═══ Input data ═══

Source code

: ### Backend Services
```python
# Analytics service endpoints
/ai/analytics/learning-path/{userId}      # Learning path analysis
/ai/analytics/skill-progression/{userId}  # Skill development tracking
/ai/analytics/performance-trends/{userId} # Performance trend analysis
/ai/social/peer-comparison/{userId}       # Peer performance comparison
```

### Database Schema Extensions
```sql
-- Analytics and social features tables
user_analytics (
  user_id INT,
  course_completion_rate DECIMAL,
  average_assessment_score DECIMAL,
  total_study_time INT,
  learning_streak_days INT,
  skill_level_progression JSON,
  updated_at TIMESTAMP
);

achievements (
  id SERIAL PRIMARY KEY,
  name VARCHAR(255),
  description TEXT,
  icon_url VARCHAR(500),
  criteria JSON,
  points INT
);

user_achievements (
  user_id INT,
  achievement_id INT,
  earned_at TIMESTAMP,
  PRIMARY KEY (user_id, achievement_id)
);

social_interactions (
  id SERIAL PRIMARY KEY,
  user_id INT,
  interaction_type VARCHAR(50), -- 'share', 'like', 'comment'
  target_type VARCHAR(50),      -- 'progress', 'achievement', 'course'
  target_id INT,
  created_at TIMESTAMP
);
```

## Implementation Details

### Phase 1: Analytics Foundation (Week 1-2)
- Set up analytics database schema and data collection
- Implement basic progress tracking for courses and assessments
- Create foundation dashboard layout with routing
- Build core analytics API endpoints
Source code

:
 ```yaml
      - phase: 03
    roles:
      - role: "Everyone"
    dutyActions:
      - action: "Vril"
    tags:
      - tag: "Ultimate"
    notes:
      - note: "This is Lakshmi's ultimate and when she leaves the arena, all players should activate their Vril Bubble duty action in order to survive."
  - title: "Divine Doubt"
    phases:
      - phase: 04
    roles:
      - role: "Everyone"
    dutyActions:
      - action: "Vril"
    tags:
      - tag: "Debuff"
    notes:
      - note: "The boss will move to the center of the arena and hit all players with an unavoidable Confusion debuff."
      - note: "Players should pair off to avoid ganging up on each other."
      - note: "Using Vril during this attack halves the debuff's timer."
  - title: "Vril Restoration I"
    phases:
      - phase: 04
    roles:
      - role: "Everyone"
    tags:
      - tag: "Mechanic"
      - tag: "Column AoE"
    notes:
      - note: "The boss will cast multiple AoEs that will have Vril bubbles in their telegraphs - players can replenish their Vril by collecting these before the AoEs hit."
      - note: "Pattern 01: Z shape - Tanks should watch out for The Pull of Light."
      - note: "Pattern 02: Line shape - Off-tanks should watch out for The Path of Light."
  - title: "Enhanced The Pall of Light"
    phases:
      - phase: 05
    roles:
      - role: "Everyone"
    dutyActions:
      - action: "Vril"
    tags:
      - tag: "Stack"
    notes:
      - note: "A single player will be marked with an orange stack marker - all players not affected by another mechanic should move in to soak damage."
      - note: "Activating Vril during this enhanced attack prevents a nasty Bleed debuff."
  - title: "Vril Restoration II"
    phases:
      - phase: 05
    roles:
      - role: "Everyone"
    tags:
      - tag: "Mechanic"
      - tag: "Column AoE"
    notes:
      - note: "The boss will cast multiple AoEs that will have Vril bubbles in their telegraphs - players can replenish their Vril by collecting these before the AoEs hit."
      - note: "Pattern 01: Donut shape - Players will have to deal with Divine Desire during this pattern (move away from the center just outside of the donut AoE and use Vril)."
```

═══

> _Your instructions_:
Above are the records; copy every line in them that holds the word "Restoration".

> _Output for this exercise_:
  - title: "Vril Restoration I"
  - title: "Vril Restoration II"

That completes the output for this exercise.